At this point in time, attention was given to the left iliofemoral

system whereby the AngioJet catheter was passed over the 0.035 inch

guidewire and percutaneous thrombectomy of the left external iliac

artery as well as the common iliac artery and abdominal aorta was

performed which revealed limited improvement in overall luminal patency.

At this point in time, it was felt that we were dealing with

predominantly fixed chronic obstructive lesions at this point in time,

and so a 7 mm x 10 cm balloon angioplasty catheter was passed over the

guidewire and subsequently used for dilatation of the left external

iliac artery and eventually the left common iliac artery and abdominal

aorta. After balloon angioplasty there was significant residual stenosis

and actually an intimal dissection flap was noted in the left external

iliac artery.

**REQUIRED TASKS:**
A) In the procedure excerpt, what size was the balloon angioplasty catheter?
B) Name each device the procedure excerpt mentions.
C) Reproduce the procedure excerpt from "iliac artery and eventually" down to "iliac artery.".

**AVAILABLE DATA:**
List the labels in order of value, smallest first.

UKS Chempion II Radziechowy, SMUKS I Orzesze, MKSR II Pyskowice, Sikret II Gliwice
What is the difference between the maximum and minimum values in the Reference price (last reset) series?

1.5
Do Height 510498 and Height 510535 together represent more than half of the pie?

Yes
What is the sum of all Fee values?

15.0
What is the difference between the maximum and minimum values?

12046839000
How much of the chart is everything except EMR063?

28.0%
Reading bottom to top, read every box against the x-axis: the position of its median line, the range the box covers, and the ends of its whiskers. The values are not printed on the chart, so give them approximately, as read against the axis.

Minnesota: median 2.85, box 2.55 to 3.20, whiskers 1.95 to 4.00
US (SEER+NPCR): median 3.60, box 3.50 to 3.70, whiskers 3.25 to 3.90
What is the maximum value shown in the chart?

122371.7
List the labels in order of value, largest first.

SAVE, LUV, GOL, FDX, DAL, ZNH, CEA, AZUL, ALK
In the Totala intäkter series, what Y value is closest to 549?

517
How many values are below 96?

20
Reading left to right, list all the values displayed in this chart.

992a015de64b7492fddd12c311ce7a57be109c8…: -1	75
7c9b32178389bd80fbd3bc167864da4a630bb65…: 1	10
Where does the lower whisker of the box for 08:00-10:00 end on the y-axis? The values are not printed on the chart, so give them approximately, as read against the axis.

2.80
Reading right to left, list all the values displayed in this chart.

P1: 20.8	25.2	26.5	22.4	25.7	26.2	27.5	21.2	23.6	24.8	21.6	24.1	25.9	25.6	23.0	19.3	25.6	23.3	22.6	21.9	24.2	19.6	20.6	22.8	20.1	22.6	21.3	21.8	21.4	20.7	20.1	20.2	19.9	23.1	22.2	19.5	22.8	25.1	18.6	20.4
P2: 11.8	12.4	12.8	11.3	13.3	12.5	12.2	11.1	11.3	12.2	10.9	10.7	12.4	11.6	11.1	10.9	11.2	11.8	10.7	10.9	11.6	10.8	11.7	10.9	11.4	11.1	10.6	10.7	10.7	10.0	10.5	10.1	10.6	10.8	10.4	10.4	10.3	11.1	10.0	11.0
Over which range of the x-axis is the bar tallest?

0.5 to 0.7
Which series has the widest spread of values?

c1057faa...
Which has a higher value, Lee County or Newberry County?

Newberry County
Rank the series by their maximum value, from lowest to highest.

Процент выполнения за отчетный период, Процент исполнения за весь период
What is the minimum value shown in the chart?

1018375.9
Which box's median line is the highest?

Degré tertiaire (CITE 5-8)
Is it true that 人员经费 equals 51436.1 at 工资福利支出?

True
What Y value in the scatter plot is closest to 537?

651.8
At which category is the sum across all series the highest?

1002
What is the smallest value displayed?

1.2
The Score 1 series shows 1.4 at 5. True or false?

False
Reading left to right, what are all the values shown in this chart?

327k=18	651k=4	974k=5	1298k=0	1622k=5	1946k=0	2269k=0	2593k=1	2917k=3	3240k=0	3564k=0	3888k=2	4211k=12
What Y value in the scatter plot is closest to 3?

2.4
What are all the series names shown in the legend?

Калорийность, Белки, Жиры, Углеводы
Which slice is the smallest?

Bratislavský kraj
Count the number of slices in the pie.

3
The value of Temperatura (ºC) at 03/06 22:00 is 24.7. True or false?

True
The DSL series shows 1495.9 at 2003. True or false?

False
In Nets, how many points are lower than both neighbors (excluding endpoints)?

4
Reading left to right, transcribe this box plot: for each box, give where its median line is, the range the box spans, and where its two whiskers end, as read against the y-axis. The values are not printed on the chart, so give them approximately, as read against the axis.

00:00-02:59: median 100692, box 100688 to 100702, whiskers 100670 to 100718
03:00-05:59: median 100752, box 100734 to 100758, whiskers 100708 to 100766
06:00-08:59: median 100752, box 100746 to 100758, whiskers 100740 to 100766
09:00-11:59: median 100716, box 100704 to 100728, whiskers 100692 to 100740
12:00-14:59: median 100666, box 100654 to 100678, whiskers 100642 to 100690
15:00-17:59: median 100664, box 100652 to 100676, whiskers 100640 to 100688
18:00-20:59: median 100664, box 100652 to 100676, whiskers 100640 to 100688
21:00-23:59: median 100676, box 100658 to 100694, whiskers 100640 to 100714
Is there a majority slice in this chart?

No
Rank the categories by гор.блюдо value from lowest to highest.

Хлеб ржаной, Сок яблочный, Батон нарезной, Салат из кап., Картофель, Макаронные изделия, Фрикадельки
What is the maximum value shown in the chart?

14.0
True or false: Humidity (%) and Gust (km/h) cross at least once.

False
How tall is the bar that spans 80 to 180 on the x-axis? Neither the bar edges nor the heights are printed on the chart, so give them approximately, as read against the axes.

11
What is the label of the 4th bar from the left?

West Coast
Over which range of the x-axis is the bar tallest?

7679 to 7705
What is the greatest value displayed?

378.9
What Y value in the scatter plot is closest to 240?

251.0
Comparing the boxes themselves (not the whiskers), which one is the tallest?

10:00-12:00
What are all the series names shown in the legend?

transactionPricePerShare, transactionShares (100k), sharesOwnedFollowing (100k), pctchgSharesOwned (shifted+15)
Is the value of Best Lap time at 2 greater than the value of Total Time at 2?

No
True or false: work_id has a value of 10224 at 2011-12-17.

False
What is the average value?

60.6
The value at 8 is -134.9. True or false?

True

**ANSWERS TO THIS EXERCISE:**
A) 7 mm x 10 cm

B)
- AngioJet catheter
- 0.035 inch guidewire
- 7 mm x 10 cm balloon angioplasty catheter

C)
iliac artery and eventually the left common iliac artery and abdominal

aorta. After balloon angioplasty there was significant residual stenosis

and actually an intimal dissection flap was noted in the left external

iliac artery.